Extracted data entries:

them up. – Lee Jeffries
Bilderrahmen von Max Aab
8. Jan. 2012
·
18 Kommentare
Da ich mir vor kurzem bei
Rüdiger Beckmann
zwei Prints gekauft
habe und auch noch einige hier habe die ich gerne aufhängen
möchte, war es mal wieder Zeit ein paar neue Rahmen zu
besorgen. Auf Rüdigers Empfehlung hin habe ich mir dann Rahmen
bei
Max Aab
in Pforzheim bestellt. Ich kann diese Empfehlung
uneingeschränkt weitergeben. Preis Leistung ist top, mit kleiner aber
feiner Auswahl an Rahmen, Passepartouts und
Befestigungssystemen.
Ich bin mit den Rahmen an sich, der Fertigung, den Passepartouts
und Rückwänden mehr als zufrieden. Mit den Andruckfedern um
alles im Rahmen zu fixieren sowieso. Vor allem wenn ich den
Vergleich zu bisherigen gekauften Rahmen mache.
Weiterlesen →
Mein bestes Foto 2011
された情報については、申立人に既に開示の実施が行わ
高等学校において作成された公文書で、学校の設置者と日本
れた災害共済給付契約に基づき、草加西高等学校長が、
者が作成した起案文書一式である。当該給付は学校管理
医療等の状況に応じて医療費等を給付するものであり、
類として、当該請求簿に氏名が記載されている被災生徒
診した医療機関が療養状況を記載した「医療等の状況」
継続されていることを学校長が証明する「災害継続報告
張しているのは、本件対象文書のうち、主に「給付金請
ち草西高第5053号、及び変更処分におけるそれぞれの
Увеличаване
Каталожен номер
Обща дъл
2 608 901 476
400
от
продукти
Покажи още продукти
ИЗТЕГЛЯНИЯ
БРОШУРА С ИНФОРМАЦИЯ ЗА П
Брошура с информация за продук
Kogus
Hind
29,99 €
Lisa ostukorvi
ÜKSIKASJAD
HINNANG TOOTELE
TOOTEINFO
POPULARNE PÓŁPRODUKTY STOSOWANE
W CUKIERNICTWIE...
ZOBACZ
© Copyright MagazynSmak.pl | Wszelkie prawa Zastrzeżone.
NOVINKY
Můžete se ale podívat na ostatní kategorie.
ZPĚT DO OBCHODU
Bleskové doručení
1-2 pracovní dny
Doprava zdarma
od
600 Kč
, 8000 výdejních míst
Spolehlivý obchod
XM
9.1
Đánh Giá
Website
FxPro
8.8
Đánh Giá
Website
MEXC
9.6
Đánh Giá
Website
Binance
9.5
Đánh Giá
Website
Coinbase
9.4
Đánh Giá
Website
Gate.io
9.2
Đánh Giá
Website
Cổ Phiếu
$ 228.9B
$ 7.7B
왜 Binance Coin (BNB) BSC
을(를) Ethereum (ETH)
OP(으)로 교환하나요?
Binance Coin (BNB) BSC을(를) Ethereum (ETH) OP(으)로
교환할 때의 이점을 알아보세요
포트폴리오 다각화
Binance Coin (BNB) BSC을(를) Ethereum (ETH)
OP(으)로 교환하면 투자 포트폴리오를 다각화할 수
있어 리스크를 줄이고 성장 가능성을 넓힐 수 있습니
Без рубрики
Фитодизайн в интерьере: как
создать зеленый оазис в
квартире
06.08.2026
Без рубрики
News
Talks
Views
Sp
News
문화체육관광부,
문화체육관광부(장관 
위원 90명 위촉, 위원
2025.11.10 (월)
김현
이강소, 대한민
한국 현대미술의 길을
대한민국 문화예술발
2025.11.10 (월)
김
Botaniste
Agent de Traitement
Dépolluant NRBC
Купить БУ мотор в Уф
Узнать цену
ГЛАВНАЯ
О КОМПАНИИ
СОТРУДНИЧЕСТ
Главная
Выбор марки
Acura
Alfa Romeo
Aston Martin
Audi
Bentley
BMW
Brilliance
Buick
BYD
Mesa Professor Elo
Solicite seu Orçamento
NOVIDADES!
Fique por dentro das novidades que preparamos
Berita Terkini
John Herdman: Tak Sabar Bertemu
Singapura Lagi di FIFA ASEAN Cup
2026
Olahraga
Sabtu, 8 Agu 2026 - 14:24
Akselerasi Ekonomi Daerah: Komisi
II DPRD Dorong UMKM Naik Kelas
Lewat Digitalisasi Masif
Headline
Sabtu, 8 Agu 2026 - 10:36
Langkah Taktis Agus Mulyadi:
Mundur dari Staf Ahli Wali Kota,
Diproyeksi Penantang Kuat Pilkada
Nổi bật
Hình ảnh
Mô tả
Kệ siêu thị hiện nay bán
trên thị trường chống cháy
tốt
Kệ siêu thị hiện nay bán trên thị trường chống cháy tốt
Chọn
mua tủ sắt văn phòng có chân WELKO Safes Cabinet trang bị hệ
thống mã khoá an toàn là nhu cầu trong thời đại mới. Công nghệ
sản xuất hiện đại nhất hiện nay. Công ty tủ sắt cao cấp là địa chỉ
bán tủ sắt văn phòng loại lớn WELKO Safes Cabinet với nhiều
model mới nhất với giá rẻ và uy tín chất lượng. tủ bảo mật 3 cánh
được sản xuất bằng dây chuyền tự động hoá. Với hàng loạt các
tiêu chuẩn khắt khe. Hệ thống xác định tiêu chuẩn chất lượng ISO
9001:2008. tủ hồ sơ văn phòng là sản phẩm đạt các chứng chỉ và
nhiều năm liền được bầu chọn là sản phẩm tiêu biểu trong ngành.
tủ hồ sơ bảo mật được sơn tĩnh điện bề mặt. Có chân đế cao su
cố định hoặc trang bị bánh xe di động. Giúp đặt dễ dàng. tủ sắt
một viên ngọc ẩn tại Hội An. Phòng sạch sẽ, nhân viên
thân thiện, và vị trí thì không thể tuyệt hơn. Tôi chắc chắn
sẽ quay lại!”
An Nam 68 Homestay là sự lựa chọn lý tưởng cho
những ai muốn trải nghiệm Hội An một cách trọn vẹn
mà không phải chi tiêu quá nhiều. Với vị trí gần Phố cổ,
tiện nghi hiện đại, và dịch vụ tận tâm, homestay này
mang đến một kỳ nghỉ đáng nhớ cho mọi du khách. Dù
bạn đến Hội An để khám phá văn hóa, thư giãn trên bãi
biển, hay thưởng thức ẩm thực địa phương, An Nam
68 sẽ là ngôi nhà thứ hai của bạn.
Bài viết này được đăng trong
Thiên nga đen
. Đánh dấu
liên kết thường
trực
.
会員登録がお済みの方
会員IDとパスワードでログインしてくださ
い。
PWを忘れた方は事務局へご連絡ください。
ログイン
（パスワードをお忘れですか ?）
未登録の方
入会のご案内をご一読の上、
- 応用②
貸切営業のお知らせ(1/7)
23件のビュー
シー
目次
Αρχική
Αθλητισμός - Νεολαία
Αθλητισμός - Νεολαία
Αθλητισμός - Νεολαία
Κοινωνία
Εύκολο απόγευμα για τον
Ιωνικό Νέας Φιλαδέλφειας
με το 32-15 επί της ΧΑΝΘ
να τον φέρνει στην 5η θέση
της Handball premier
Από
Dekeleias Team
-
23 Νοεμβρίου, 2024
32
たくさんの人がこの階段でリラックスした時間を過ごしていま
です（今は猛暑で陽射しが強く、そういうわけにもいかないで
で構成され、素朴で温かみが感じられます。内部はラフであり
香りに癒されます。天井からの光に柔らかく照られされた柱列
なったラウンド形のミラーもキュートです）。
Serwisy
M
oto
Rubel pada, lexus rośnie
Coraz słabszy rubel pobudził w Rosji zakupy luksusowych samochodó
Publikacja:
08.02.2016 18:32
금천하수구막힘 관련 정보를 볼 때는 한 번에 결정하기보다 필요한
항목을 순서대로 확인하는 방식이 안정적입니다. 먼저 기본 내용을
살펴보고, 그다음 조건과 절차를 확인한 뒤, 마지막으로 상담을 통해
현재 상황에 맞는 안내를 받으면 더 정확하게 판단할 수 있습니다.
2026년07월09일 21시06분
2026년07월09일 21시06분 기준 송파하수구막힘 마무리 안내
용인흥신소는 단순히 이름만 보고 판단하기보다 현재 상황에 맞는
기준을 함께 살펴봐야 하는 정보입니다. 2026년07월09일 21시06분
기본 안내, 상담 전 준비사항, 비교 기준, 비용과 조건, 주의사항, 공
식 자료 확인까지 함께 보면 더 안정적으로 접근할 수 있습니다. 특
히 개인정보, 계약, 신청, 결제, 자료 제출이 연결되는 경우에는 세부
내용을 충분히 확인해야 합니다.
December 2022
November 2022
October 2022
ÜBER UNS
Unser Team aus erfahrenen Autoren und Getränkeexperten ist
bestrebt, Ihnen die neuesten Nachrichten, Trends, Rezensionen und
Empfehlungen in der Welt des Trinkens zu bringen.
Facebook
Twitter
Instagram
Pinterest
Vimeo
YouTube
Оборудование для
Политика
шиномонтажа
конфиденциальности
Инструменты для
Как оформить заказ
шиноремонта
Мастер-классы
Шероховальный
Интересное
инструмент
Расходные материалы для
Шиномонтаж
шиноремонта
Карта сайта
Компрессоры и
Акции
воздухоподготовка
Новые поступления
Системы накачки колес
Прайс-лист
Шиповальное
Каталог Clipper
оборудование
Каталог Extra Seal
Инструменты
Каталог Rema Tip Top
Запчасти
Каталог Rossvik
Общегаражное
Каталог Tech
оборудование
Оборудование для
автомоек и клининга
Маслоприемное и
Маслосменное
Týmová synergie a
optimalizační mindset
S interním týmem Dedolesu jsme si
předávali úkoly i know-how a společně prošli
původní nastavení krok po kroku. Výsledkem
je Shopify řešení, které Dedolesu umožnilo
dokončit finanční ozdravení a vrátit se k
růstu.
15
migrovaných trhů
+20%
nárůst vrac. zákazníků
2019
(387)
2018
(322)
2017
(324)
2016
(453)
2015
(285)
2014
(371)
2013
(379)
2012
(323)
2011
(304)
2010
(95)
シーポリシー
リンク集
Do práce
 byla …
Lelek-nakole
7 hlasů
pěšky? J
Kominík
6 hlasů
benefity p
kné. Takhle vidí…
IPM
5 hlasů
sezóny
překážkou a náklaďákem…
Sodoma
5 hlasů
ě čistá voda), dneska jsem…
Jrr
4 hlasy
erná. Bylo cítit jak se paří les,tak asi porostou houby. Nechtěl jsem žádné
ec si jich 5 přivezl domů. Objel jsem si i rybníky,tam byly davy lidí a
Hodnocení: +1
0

PROBLEM:
Please state how many lines in the records contain the word "trang", and give only that number.

WORKED SOLUTION:
2